=== Begin Enclosure ===
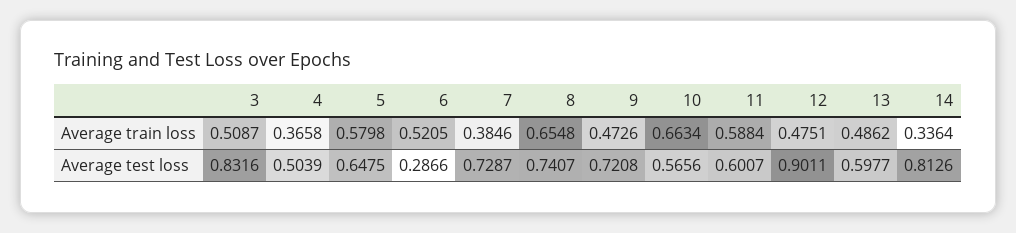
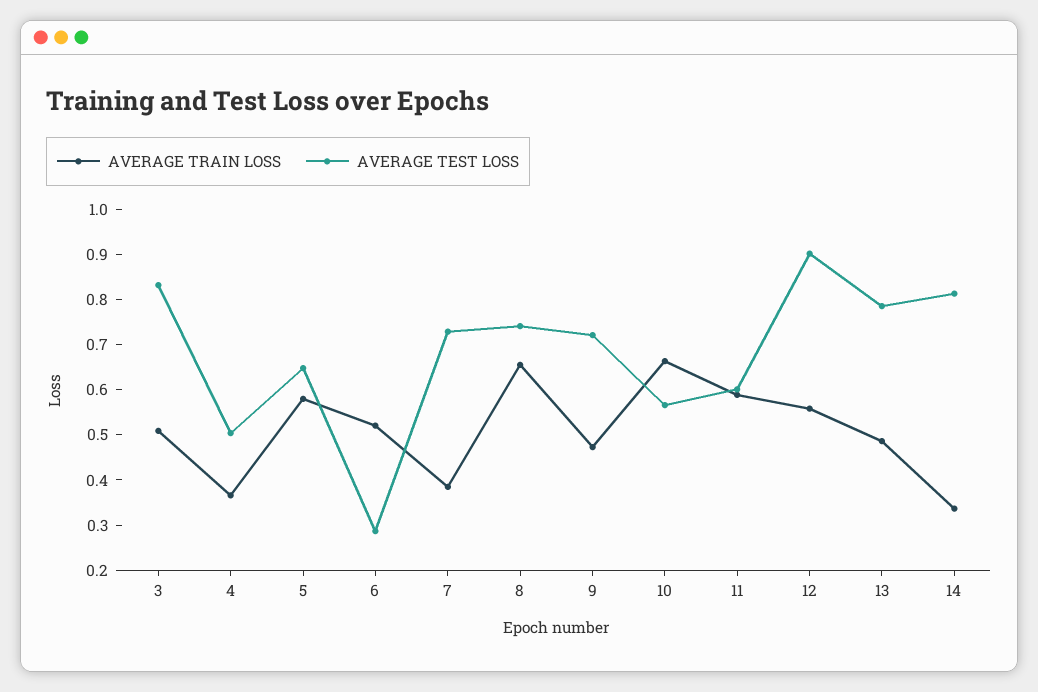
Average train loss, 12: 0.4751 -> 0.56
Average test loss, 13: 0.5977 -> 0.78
=== End Enclosure ===
=== Begin Enclosure ===
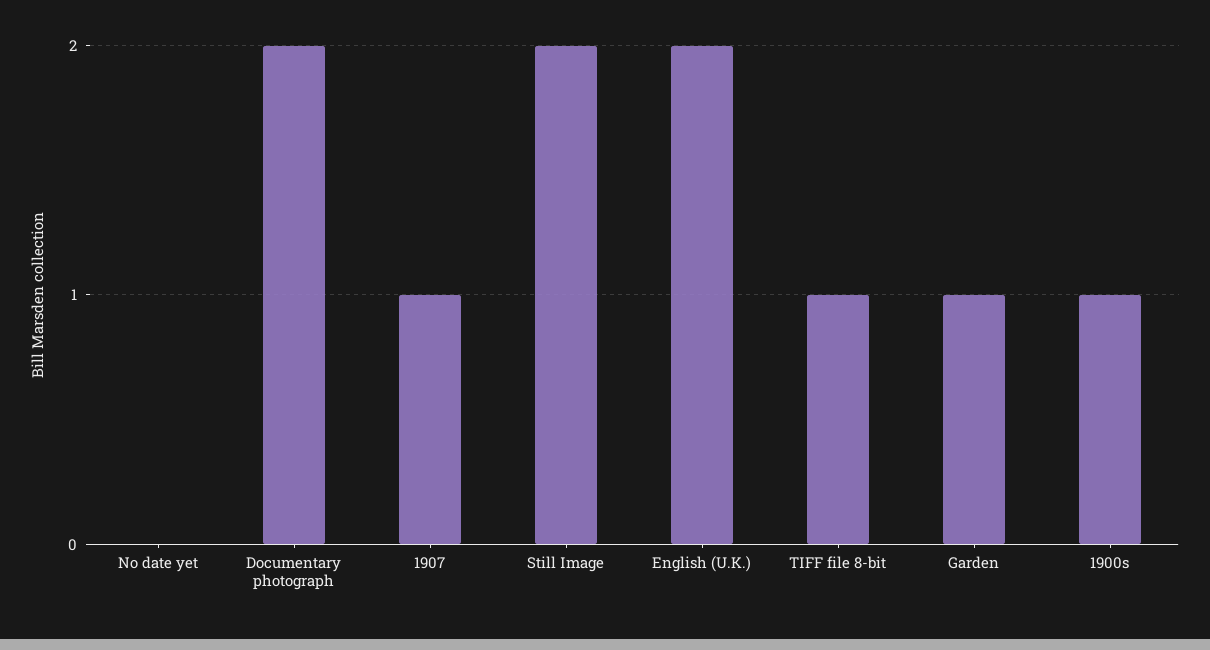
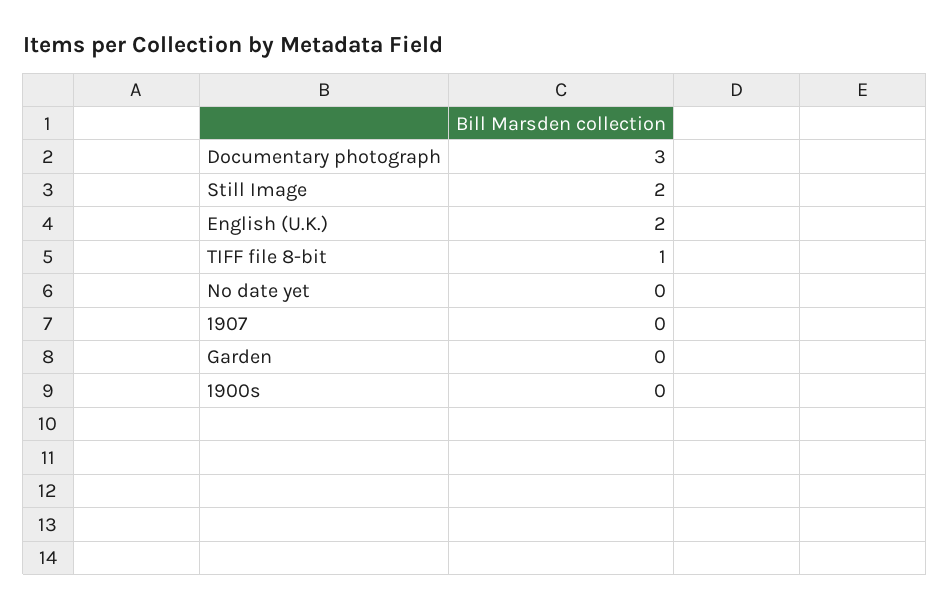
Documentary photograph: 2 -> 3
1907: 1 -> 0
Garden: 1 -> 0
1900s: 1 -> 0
=== End Enclosure ===
**Your goal**
In the listing above, find the line containing "Documentary photograph: 2 -> 3" and the line containing "1900s: 1 -> 0", then repeat those two lines and everything between them exactly.

**Response to the exercise**
Documentary photograph: 2 -> 3
1907: 1 -> 0
Garden: 1 -> 0
1900s: 1 -> 0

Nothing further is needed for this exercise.